In the entries below, count every line with the word "that". Return only the count.

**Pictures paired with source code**
________________________
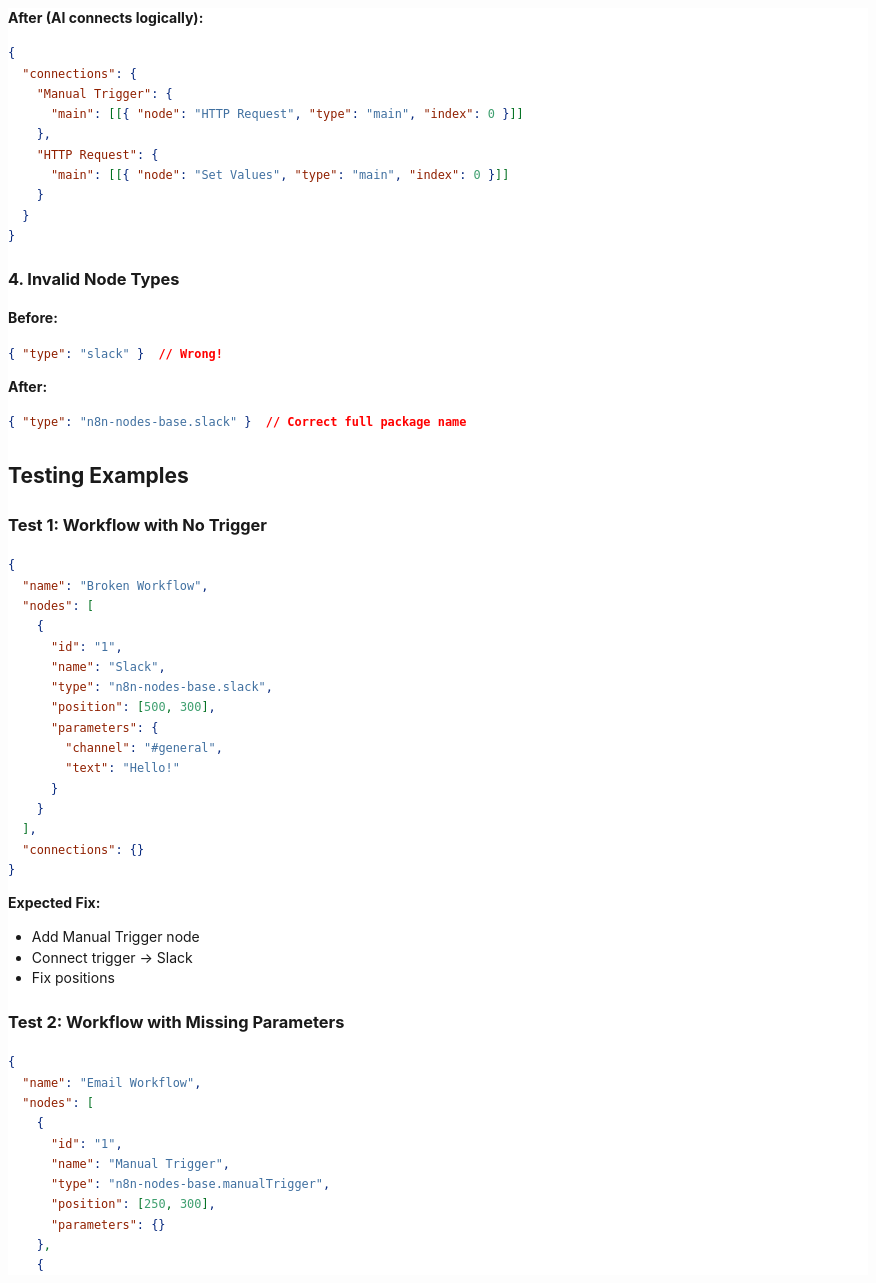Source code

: **After (AI connects logically):**
```json
{
  "connections": {
    "Manual Trigger": {
      "main": [[{ "node": "HTTP Request", "type": "main", "index": 0 }]]
    },
    "HTTP Request": {
      "main": [[{ "node": "Set Values", "type": "main", "index": 0 }]]
    }
  }
}
```

### 4. Invalid Node Types
**Before:**
```json
{ "type": "slack" }  // Wrong!
```

**After:**
```json
{ "type": "n8n-nodes-base.slack" }  // Correct full package name
```

## Testing Examples

### Test 1: Workflow with No Trigger
```json
{
  "name": "Broken Workflow",
  "nodes": [
    {
      "id": "1",
      "name": "Slack",
      "type": "n8n-nodes-base.slack",
      "position": [500, 300],
      "parameters": {
        "channel": "#general",
        "text": "Hello!"
      }
    }
  ],
  "connections": {}
}
```

**Expected Fix:**
- Add Manual Trigger node
- Connect trigger → Slack
- Fix positions

### Test 2: Workflow with Missing Parameters
```json
{
  "name": "Email Workflow",
  "nodes": [
    {
      "id": "1",
      "name": "Manual Trigger",
      "type": "n8n-nodes-base.manualTrigger",
      "position": [250, 300],
      "parameters": {}
    },
    {
```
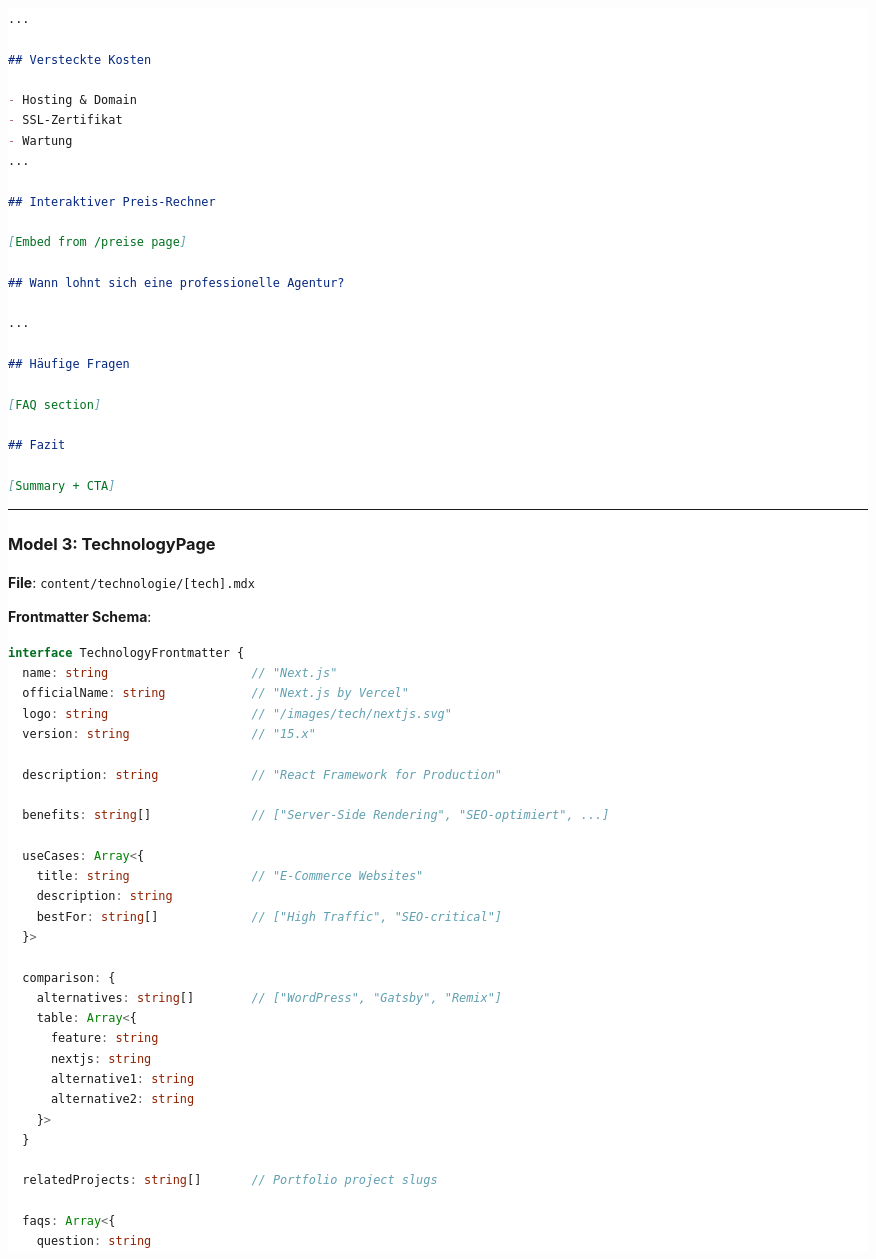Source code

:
 ```markdown
...

## Versteckte Kosten

- Hosting & Domain
- SSL-Zertifikat
- Wartung
...

## Interaktiver Preis-Rechner

[Embed from /preise page]

## Wann lohnt sich eine professionelle Agentur?

...

## Häufige Fragen

[FAQ section]

## Fazit

[Summary + CTA]
```

---

### Model 3: TechnologyPage

**File**: `content/technologie/[tech].mdx`

**Frontmatter Schema**:
```typescript
interface TechnologyFrontmatter {
  name: string                    // "Next.js"
  officialName: string            // "Next.js by Vercel"
  logo: string                    // "/images/tech/nextjs.svg"
  version: string                 // "15.x"

  description: string             // "React Framework for Production"

  benefits: string[]              // ["Server-Side Rendering", "SEO-optimiert", ...]

  useCases: Array<{
    title: string                 // "E-Commerce Websites"
    description: string
    bestFor: string[]             // ["High Traffic", "SEO-critical"]
  }>

  comparison: {
    alternatives: string[]        // ["WordPress", "Gatsby", "Remix"]
    table: Array<{
      feature: string
      nextjs: string
      alternative1: string
      alternative2: string
    }>
  }

  relatedProjects: string[]       // Portfolio project slugs

  faqs: Array<{
    question: string
```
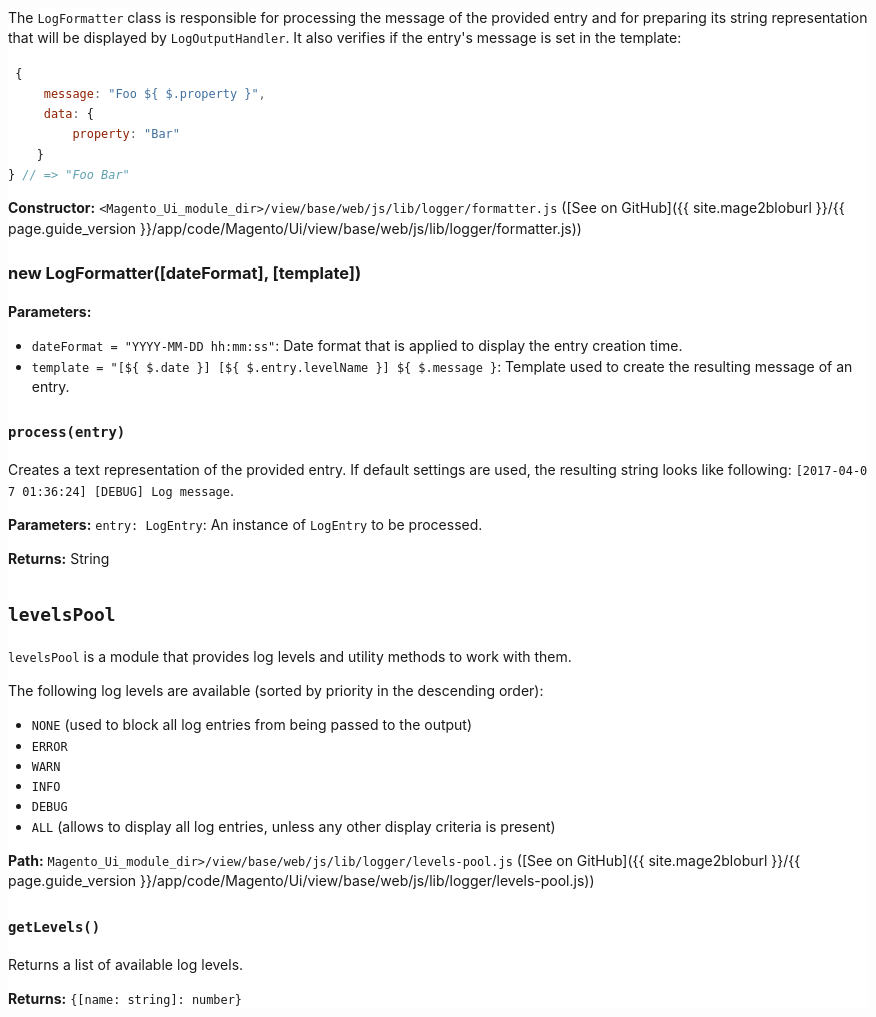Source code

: The `LogFormatter` class is responsible for processing the message of the provided entry and for preparing its string representation that will be displayed by `LogOutputHandler`. It also verifies if the entry's message is set in the template:

```javascript
 {
     message: "Foo ${ $.property }",
     data: {
         property: "Bar"
    }
} // => "Foo Bar"
```

**Constructor:** `<Magento_Ui_module_dir>/view/base/web/js/lib/logger/formatter.js` ([See on GitHub]({{ site.mage2bloburl }}/{{ page.guide_version }}/app/code/Magento/Ui/view/base/web/js/lib/logger/formatter.js))

### new LogFormatter([dateFormat], [template])

**Parameters:**

-  `dateFormat = "YYYY-MM-DD hh:mm:ss"`: Date format that is applied to display the entry creation time.
-  `template = "[${ $.date }] [${ $.entry.levelName }] ${ $.message }`: Template used to create the resulting message of an entry.

### `process(entry)`
Creates a text representation of the provided entry. If default settings are used, the resulting string looks like following: `[2017-04-07 01:36:24] [DEBUG] Log message`.

**Parameters:**
`entry: LogEntry`: An instance of `LogEntry` to be processed.

**Returns:** String

## `levelsPool`
`levelsPool` is a module that provides log levels and utility methods to work with them.

The following log levels are available (sorted by priority in the descending order):

-  `NONE` (used to block all log entries from being passed to the output)
-  `ERROR`
-  `WARN`
-  `INFO`
-  `DEBUG`
-  `ALL` (allows to display all log entries, unless any other display criteria is present)

**Path:** `Magento_Ui_module_dir>/view/base/web/js/lib/logger/levels-pool.js` ([See on GitHub]({{ site.mage2bloburl }}/{{ page.guide_version }}/app/code/Magento/Ui/view/base/web/js/lib/logger/levels-pool.js))

### `getLevels()`
Returns a list of available log levels.

**Returns:** `{[name: string]: number}`
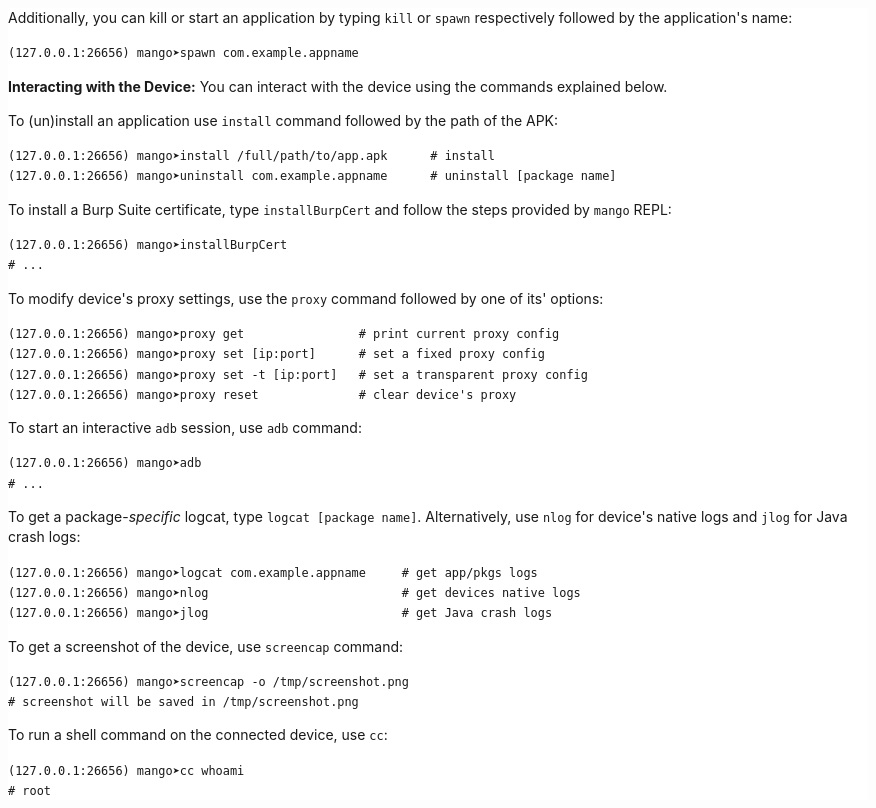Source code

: Additionally, you can kill or start an application by typing `kill` or `spawn` respectively followed by the application's name:

```
(127.0.0.1:26656) mango➤spawn com.example.appname
```

**Interacting with the Device:** You can interact with the device using the commands explained below.

To (un)install an application use `install` command followed by the path of the APK:

```
(127.0.0.1:26656) mango➤install /full/path/to/app.apk      # install
(127.0.0.1:26656) mango➤uninstall com.example.appname      # uninstall [package name]
```

To install a Burp Suite certificate, type `installBurpCert` and follow the steps provided by `mango` REPL:

```
(127.0.0.1:26656) mango➤installBurpCert
# ...
```

To modify device's proxy settings, use the `proxy` command followed by one of its' options:

```
(127.0.0.1:26656) mango➤proxy get                # print current proxy config
(127.0.0.1:26656) mango➤proxy set [ip:port]      # set a fixed proxy config
(127.0.0.1:26656) mango➤proxy set -t [ip:port]   # set a transparent proxy config
(127.0.0.1:26656) mango➤proxy reset              # clear device's proxy
```

To start an interactive `adb` session, use `adb` command:

```
(127.0.0.1:26656) mango➤adb
# ...
```

To get a package-*specific* logcat, type `logcat [package name]`. Alternatively, use `nlog` for device's native logs and `jlog` for Java crash logs:

```
(127.0.0.1:26656) mango➤logcat com.example.appname     # get app/pkgs logs
(127.0.0.1:26656) mango➤nlog                           # get devices native logs
(127.0.0.1:26656) mango➤jlog                           # get Java crash logs
```

To get a screenshot of the device, use `screencap` command:

```
(127.0.0.1:26656) mango➤screencap -o /tmp/screenshot.png
# screenshot will be saved in /tmp/screenshot.png
```

To run a shell command on the connected device, use `cc`:

```
(127.0.0.1:26656) mango➤cc whoami
# root
```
________________________
**SOLUTION BELOW**
3